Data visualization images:
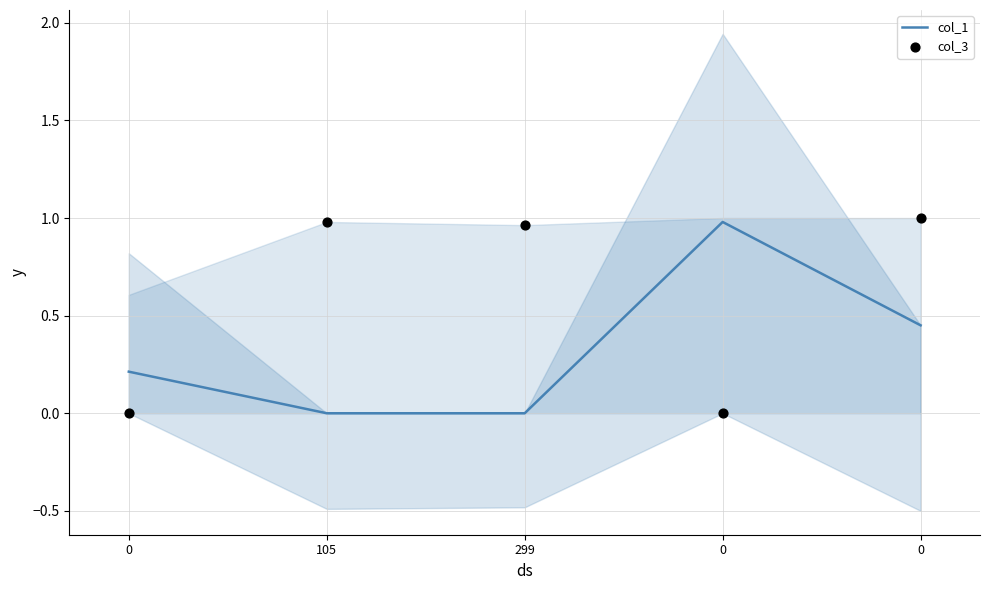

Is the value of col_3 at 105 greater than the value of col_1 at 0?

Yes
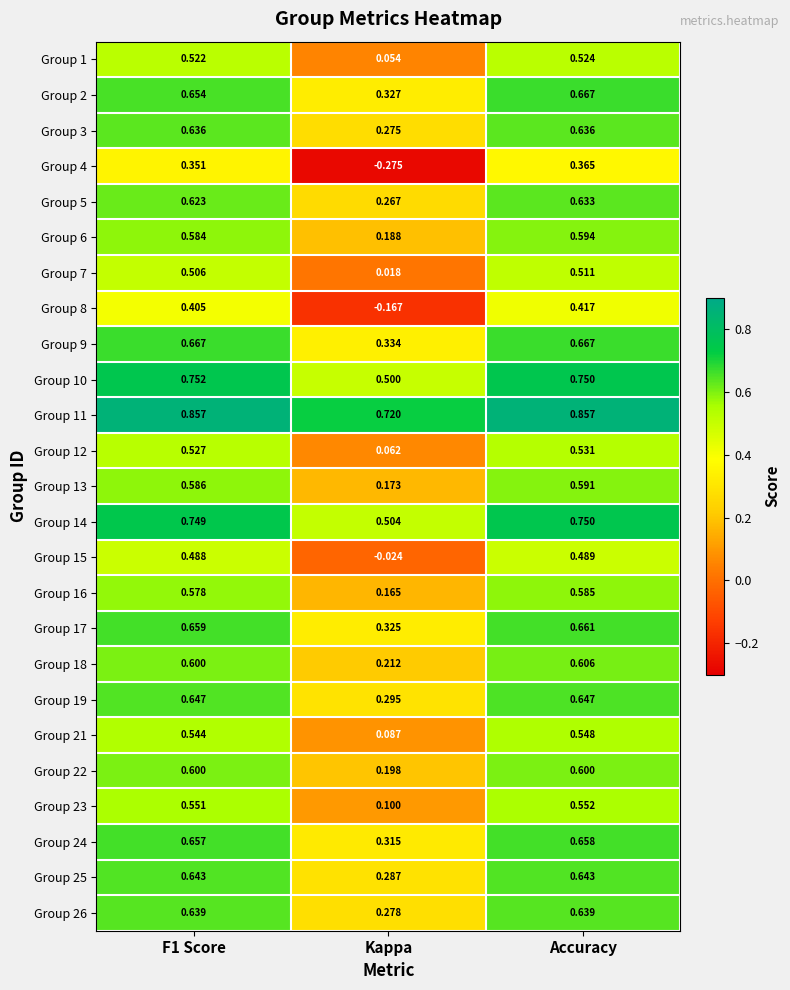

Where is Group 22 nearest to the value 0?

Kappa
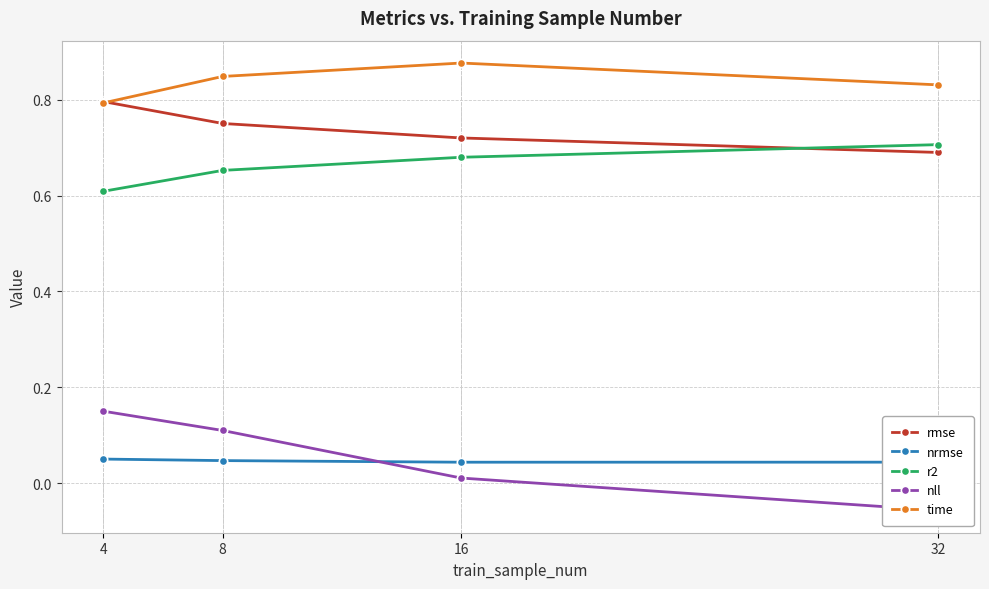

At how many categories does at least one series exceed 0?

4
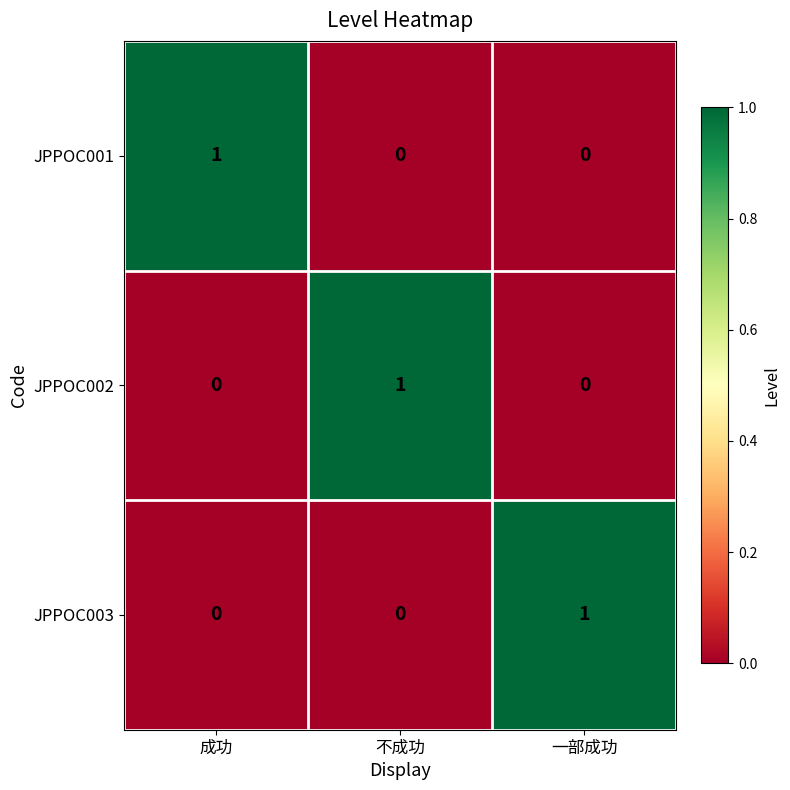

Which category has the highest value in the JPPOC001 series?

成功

■ **Your assignment**
How many lines in the entries above contain the word "series"? Reply with the number only.

■ **Answer box**
2